Let’s now look at the non-constrained dual mobility. I think it’s interesting, and this dates back to 1974 in a study by Bousquet and Rambert, and they wanted to combine the low friction, small head popularized by Charnley with a very large diameter of McKee and Farrar. The goal of dual articulation was to achieve the greatest possible range of motion in a stable environment in addition to reducing wear (DeMartino, et al., WJO, 2014).
An excellent study by the Mayo Clinic, which won the Otto Aufranc Award at the Hip Society, looked at non-constrained dual mobility group and compared it to large femoral heads. They found a lower dislocation rate of 3% compared to 10%. But they also had a lower revision for dislocation of 1% compared to 6%. Finally reoperation for any cause was 6% compared to 15%. All statistically significant (Hartzler, et al., CORR, 2018).
There are some problems with dual mobility. Older designs have up to a 5% risk of intraprosthetic dislocation displacement. Modern designs, it’s much lower—0-2%. Dual mobility should not be a substitute for a malpositioned component.
There is also a slight risk of damage and wear of the dual mobility. At Doug’s institution they found predominant motion was in the inner bearing area and there was damage to the surface, but its significance is completely unknown (D’Apuzzo, et al, JOA, 2016).
Finally, a wear study found that median annual wear of the dual mobility is as low as the wear of cemented polyethylene liners and lower than cementless liners. Keep in mind that these were not highly-crosslinked polyethylene liners (Boyer, et al., SICOT, 2018)
To summarize, the short- and mid-term results strongly support the use of the dual mobility construct in patients at high risk for dislocation and those undergoing revision. Intraprosthetic dislocation and material wear are risks associated with this construct in our young, more active patients.
Dr. Padgett: Kevin, I think you’re losing it.

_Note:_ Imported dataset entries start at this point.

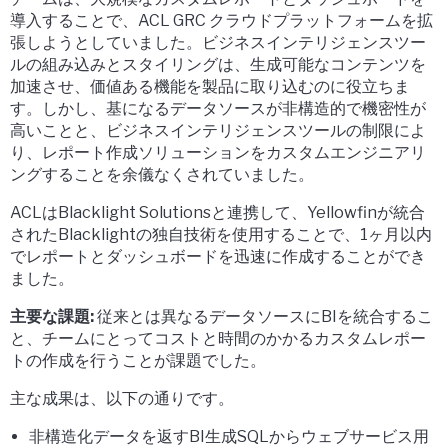
導入することで、ACL GRC クラウドプラットフォームを拡
張しようとしていました。ビジネスインテリジェンスツー
ルの組み込みとスタイリングは、生成可能なコンテンツを
加速させ、価値ある機能を製品に取り込むのに役立ちま
す。しかし、基になるデータソースが非構造的で機密性が
高いことと、ビジネスインテリジェンスツールの制限によ
り、レポート作成ソリューションをカスタムエンジニアリ
ングすることを余儀なくされていました。
ACLはBlacklight Solutionsと連携して、Yellowfinが統合
されたBlacklightの独自技術を使用することで、1ヶ月以内
でレポートとダッシュボードを迅速に作成することができ
ました。
主要な課題:
従来とは異なるデータソースにBIを統合するこ
と、チームにとってコストと時間のかかるカスタムレポー
トの作成を行うことが課題でした。
主な成果は、以下の通りです。
非構造化データを返すBI生成SQLからウェブサービス用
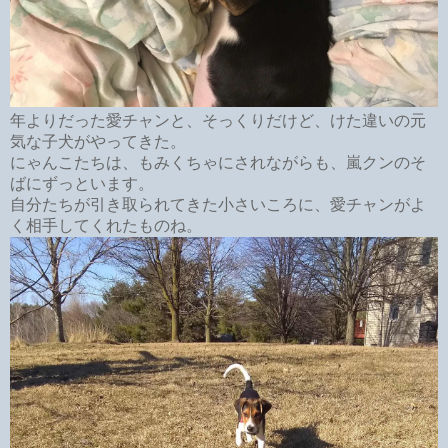
年よりだった愛チャンと、そっくりだけど、けた違いの元
気な子犬がやってきた。
にゃんこたちは、もみくちゃにされながらも、嵐クンのそ
ばにずっといます。
自分たちが引き取られてきた小さいころに、愛チャンがよ
く相手してくれたものね。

We know instability is a problem (Bozic, et al., JBJS, 2009). We know that it represents a big burden in the revision realm. And we’re certainly concerned. We know at this point that there are lots of factors associated with instability. Patient factors, surgeon factors and implant factors. But all these, again, are associations.
We’ve overreacted. The tendency is to constrain and I think that is wrong.
Kevin’s given a little background about the dual mobility designed in the 1970s. Our group has demonstrated that it works from a computational standpoint. And the clinical track record in Europe has been excellent with increasing adoption in the United States.
In the designer series, 16-year follow-up; 1% dislocation and no described lysis (Vielpeau, et al., International Ortho, 2011). Certainly, that gives us some enthusiasm to essentially use this device, especially perhaps, in high-risk groups.
Our understanding of the mechanism of instability has changed…dramatically changed. What we assumed previously was that alignment was static. We used AP and lateral radiographs to determine radiographic success. And, our surrogate for clinical success in terms of socket position was always stability.
It was all about the Lewinnek safe zone and hitting the target. I would submit that when we revisited that history about hitting that safe zone we found a 2% dislocation rate, but that the rate of dislocation was the same whether you were in or out of that static safe zone.
Why is this? There must be something going on. Static assessment of implant position is not indicative of what happens in daily life. We started thinking that pelvic motion might, in fact, influence functional position. And I’d like to thank Larry Dorr who has really been the champion for this whole concept and has been a big mentor of mine.